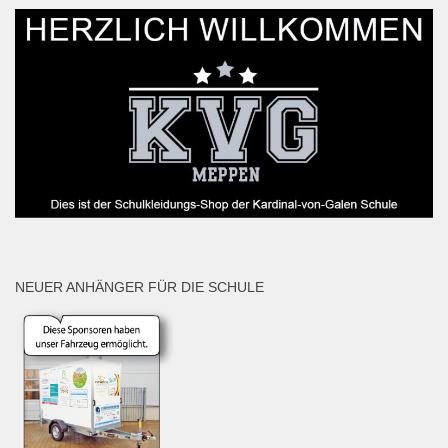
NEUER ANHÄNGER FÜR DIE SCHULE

--

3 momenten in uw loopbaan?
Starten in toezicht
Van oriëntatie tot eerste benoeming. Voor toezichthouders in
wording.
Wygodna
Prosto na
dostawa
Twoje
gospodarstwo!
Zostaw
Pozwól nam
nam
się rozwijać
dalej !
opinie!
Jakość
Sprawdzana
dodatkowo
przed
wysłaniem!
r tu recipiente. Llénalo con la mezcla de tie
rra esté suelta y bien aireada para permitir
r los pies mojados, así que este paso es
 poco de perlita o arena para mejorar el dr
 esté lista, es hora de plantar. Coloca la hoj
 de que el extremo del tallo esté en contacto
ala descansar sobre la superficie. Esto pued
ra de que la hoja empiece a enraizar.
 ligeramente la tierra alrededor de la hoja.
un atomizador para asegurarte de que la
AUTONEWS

**Job:**
Format everything in the listing above, from the line containing "3 momenten in uw loopbaan?" down to the line containing "rra esté suelta y bien aireada para permitir", as a Markdown table with a Row column numbering each line and a Line column holding its text. Leave out blank lines.

**Finished task:**
| Row | Line |
|---|---|
| 1 | 3 momenten in uw loopbaan? |
| 2 | Starten in toezicht |
| 3 | Van oriëntatie tot eerste benoeming. Voor toezichthouders in |
| 4 | wording. |
| 5 | Wygodna |
| 6 | Prosto na |
| 7 | dostawa |
| 8 | Twoje |
| 9 | gospodarstwo! |
| 10 | Zostaw |
| 11 | Pozwól nam |
| 12 | nam |
| 13 | się rozwijać |
| 14 | dalej ! |
| 15 | opinie! |
| 16 | Jakość |
| 17 | Sprawdzana |
| 18 | dodatkowo |
| 19 | przed |
| 20 | wysłaniem! |
| 21 | r tu recipiente. Llénalo con la mezcla de tie |
| 22 | rra esté suelta y bien aireada para permitir |